Kapoor Rohit, Gupta Amit, Yadav Partap Singh, Mandelia Ankur
Department of Pediatric Surgery, Lady Hardinge Medical College and Associated Kalawati Saran Children's Hospital, New Delhi, India.
Department of Pediatric Surgery, Sanjay Gandhi Postgraduate Institute of Medical Sciences, Lucknow, Uttar Pradesh, India.
J Indian Assoc Pediatr Surg. 2022 Nov-Dec;27(6):707-712. doi: 10.4103/jiaps.jiaps_39_22. Epub 2022 Nov 14.
Posterior cloacal malformations (PCMs) are distinguished from classical cloacal malformations by the posterior location of the common opening in the perineum. We aim to describe our experience of management of these rare and complex malformations.
This study was a retrospective chart review of all patients with PCM who underwent treatment at Kalawati Saran Children's Hospital (KSCH), New Delhi, and Sanjay Gandhi Postgraduate Institute of Medical Sciences (SGPGIMS), Lucknow, between 2013 and 2021. Individual anatomical variations and their impact on the clinical presentation, management, and final outcome (cosmesis and function) were recorded and analyzed.
During the study period, four girls with a median age of 2 (range: 0-5) years presented to us with PCM. Three patients were referred to KSCH as ambiguous genitalia whereas one patient was born at SGPGIMS with an antenatal diagnosis of "urorectal septal defect." On examination, three patients had the urogenital sinus (UGS) opening immediately anterior to the normally located anal opening (2 orifices), whereas one had a single orifice at the normal location of the anus with the UGS opening in the anterior rectal wall. Associated anomalies included: (a) hydrocolpos ( = 3), which was managed by a tube vaginostomy; (b) urethral duplication with dorsal atretic urethra ( = 3); (c) uterine didelphys ( = 1); (d) bilateral grade 5 vesicoureteric reflux ( = 1); and (e) vaginal calculus ( = 1). Total urogenital mobilization (anterior sagittal approach) with feminizing genitoplasty was performed for patients with UGS and normal anus ( = 3). In the patient with a single opening at the normal location of the anus, posterior sagittal ano-recto-urethro-vaginoplasty was performed. At a median follow-up of 24 months, three patients are continent for urine and stool, whereas one patient is yet to be toilet trained.

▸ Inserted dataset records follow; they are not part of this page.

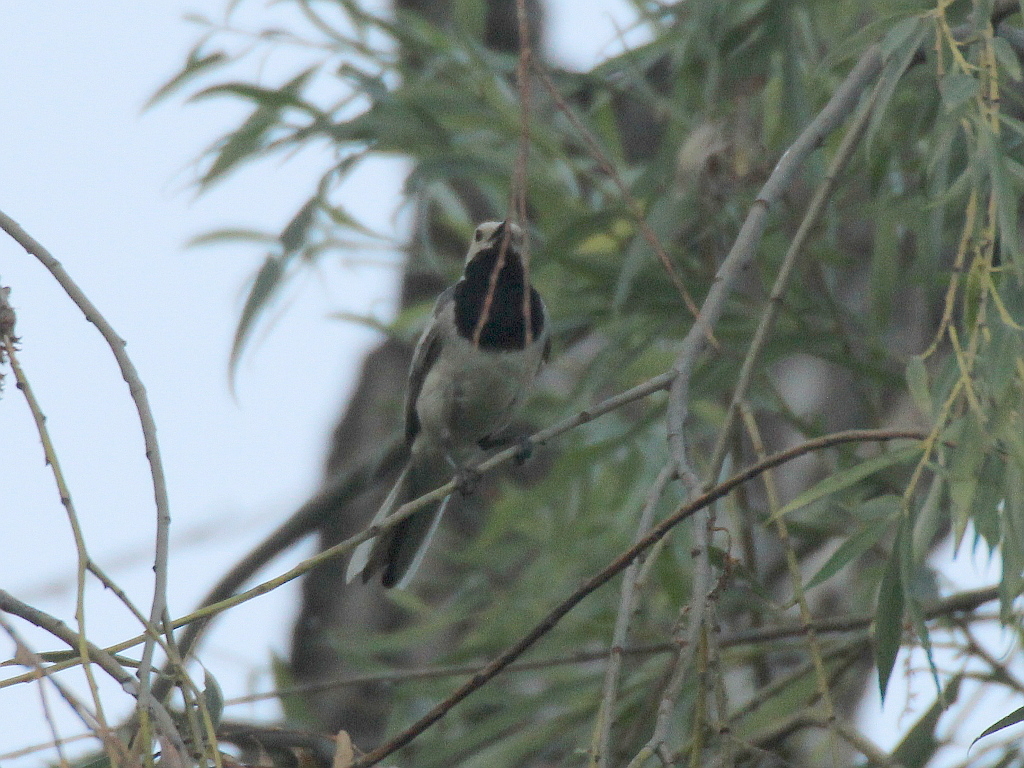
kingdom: Animalia
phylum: Chordata
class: Aves
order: Passeriformes
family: Motacillidae
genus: Motacilla
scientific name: Motacilla alba
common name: White wagtail
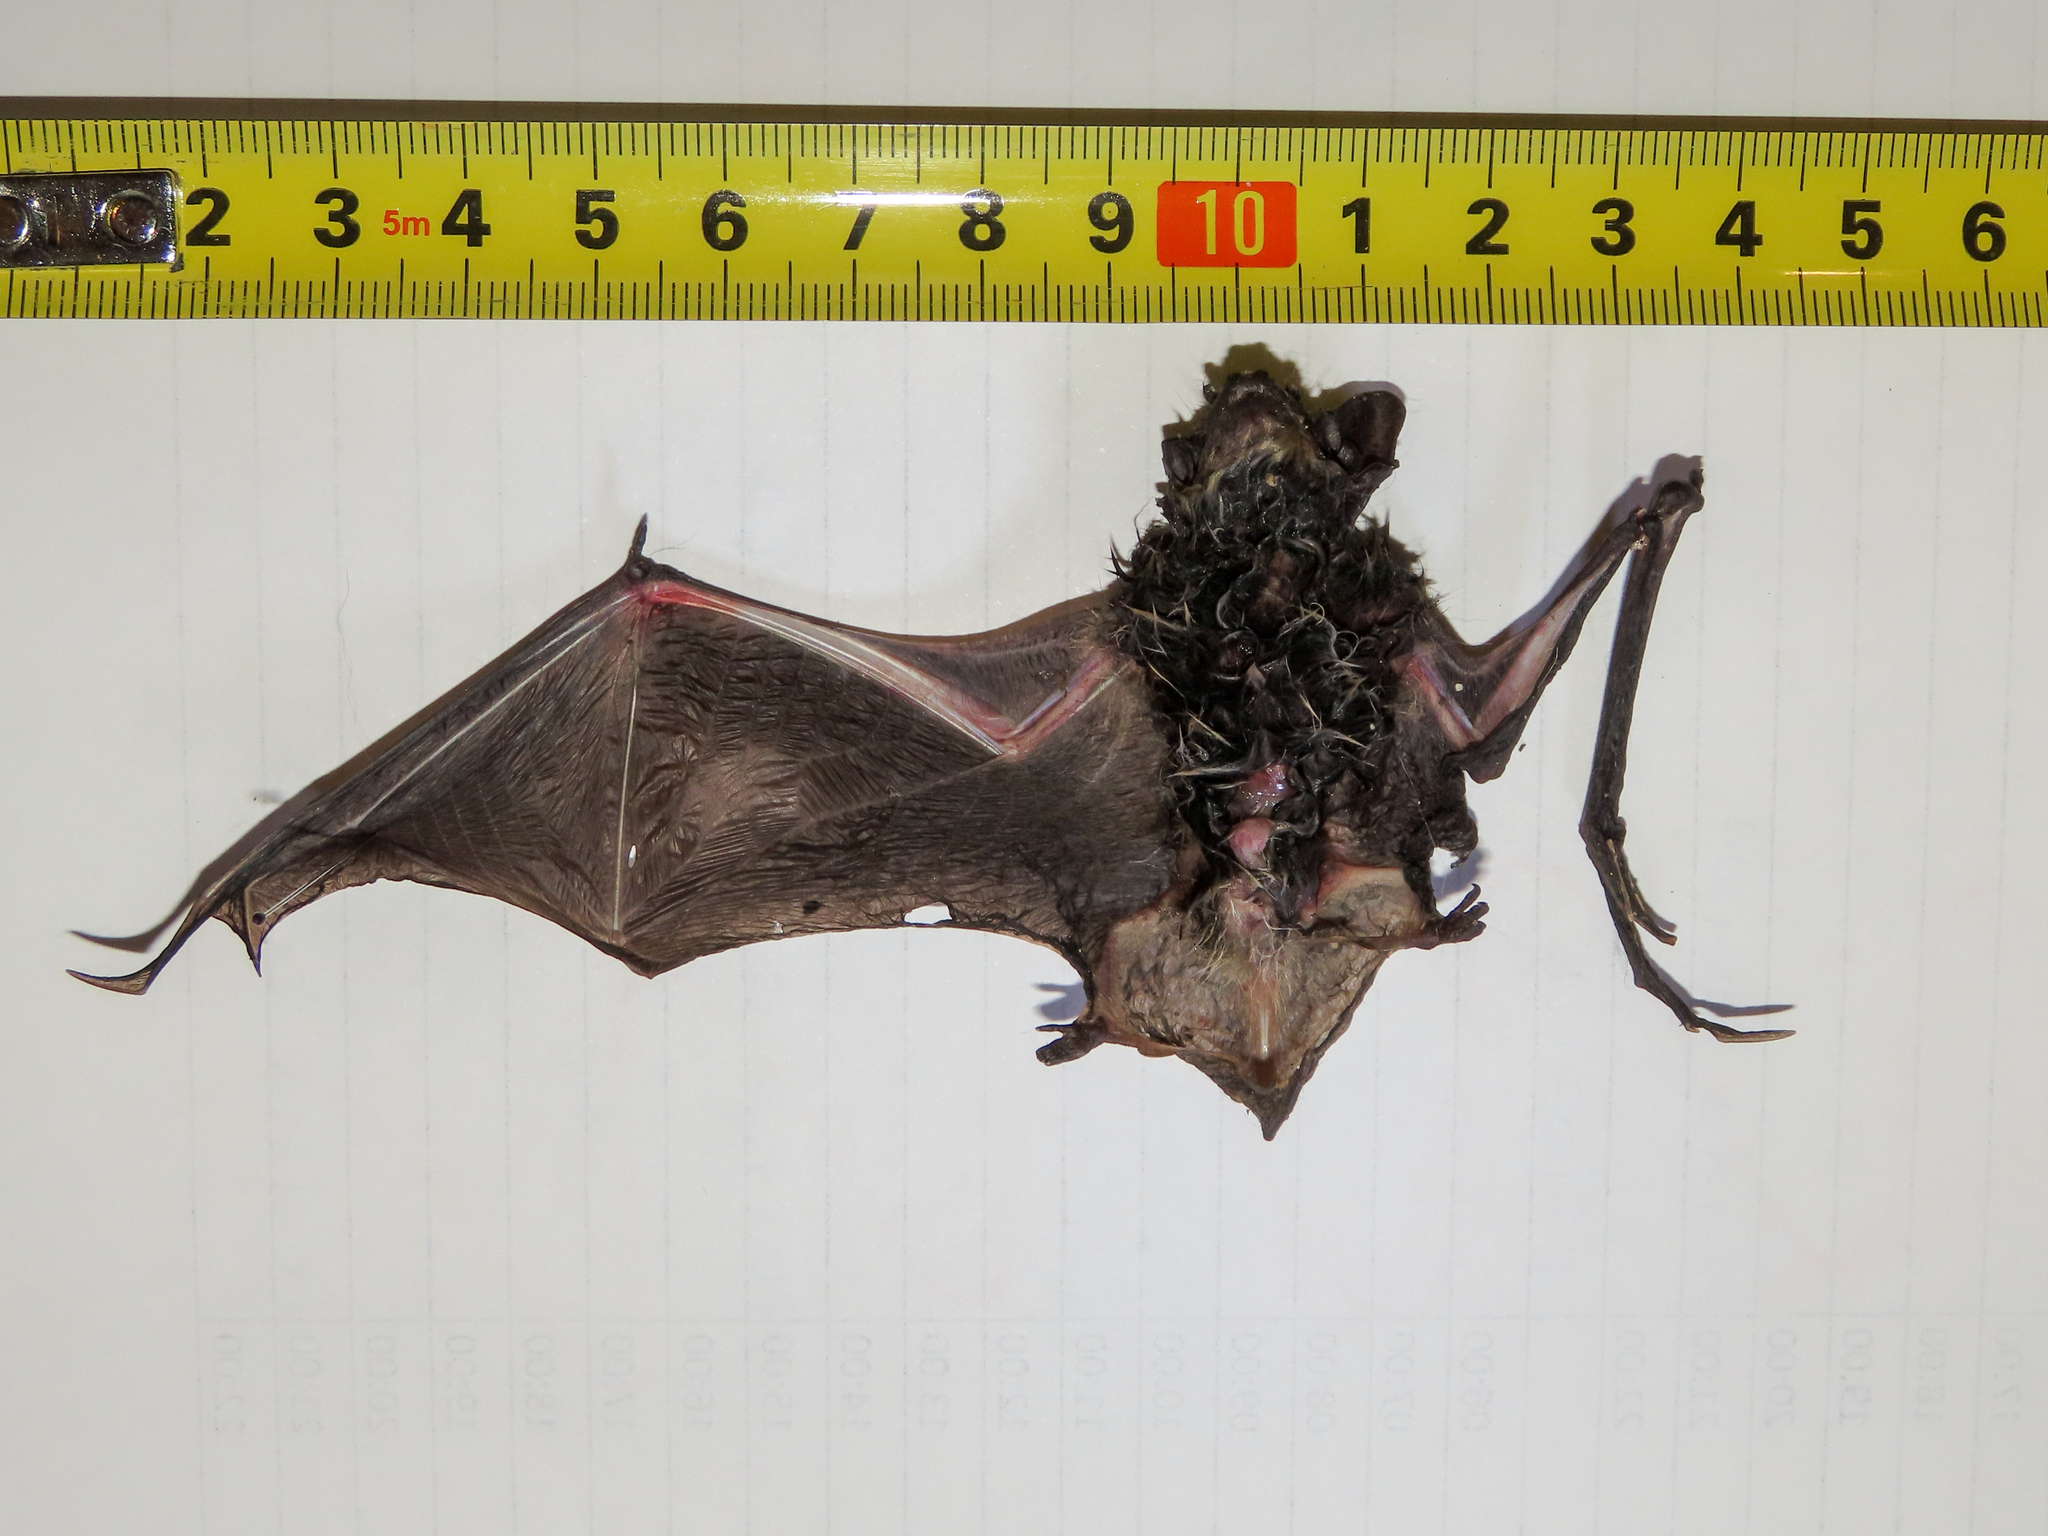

PCMs are unusual complex malformations that necessitate meticulous clinical examination, detailed diagnostic workup, and multistaged surgical management. Management should be tailored as per each individual patient's anatomy and clinical presentation for an optimal outcome.
后泄殖腔畸形(PCM)与经典泄殖腔畸形的区别在于会阴区共同开口的位置靠后。我们旨在描述我们对这些罕见且复杂畸形的治疗经验。
本研究是一项回顾性病历审查,研究对象为2013年至2021年间在新德里的卡拉瓦蒂·萨兰儿童医院(KSCH)和勒克瑙的桑贾伊·甘地医学科学研究生学院(SGPGIMS)接受治疗的所有PCM患者。记录并分析个体解剖变异及其对临床表现、治疗和最终结局(美容效果和功能)的影响。
在研究期间,4名中位年龄为2岁(范围:0 - 5岁)的女孩因PCM前来就诊。3名患者因生殖器模糊被转诊至KSCH,而1名患者在SGPGIMS出生,产前诊断为“尿直肠隔缺损”。检查发现,3名患者的泌尿生殖窦(UGS)开口紧邻正常位置的肛门开口前方(2个开口),而1名患者在肛门正常位置有一个单一开口,UGS开口于直肠前壁。相关异常包括:(a)阴道积水(n = 3),通过阴道造瘘管治疗;(b)尿道重复畸形伴背侧闭锁尿道(n = 3);(c)双子宫(n = 1);(d)双侧5级膀胱输尿管反流(n = 1);以及(e)阴道结石(n = 1)。对于UGS且肛门正常的患者(n = 3),采用完全泌尿生殖系统游离术(前矢状入路)并进行女性化生殖器成形术。对于肛门正常位置有单一开口的患者,进行后矢状肛门 - 直肠 - 尿道 - 阴道成形术。中位随访24个月时,3名患者大小便自控,而1名患者尚未接受如厕训练。
PCM是不常见的复杂畸形,需要细致的临床检查、详细的诊断评估和多阶段手术治疗。应根据每个患者的解剖结构和临床表现进行个体化治疗,以获得最佳结局。